Not only does the pace of the game differ in North America, but the style is also dissimilar; as Lindholm has unfortunately experienced first hand, the physicality intensifies on the smaller ice surface.
“Here it’s battling in the corners, trying to get it to the net. It’s kind of different,” Lindholm said. “In the smaller rink, guys come on you quicker. That’s the biggest thing.”
“He has to get into those areas. He’ll go back in (to the lineup) when he’s ready to go back into the physical areas of the game. That’s his game. It’s just a matter of learning how to protect yourself better and receiving hits in contact,” head coach Kirk Muller said. “He has to go to the nets, go into the corner and dig it out. It’s more when he’s comfortable to do it, that’s when he’ll play again.”

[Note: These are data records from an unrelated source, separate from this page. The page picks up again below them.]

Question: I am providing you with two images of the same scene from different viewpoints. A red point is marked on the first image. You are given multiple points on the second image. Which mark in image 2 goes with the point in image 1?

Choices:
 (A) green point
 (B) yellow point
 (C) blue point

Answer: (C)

Off the ice, the adjustment has been rather smooth for Lindholm, who has found commonality with fellow young guys Murphy and Skinner.
“It’s been great. Young kids can watch out for each other and help each other out,” Lindholm said. “That’s been good for me, having guys my age.”
“Having younger guys to be able to talk to, and for myself, having him and Skins in the dressing room and the young guys on the team, it really helps you get adjusted to the dressing room and makes you feel like part of the team,” Murphy said.
Murphy, a 20-year-old rookie, noted that he played with Swede Gabriel Landeskog in Kitchener just a few years ago. Then and now, the situations bear resemblance.
“Lindy’s doing great,” Murphy said. “It’s funny when he messes up a couple of words, but we’re doing what we can to help him out.”
Now a multi-hour plane ride away as opposed to 10 minutes down the road, Lindholm’s parents visited North Carolina for around 10 days at the outset of the regular season, and they might return around Christmas.
So who buys dinner now that Lindholm has an NHL contract?
“I bought a couple of times, and they were like, ‘No, no you can’t buy every time.’ I think it feels pretty weird for them, but that’s how it works now,” Lindholm said with a smile.
Speaking of food, Lindholm, Murphy and Skinner, along with Riley Nash, went to the State Fair after practice on Monday. Pictorial evidence displayed Murphy and Nash’s dominance of carnival games, while Lindholm and Skinner explored different exhibits, such as the smallest woman in the world.
When asked how her size compared to Murphy, Lindholm cracked, “They were the same, I’d say.”
Murphy laughed and added, “But she towers over Gerbe.”
And the driver license test? Lindholm groaned.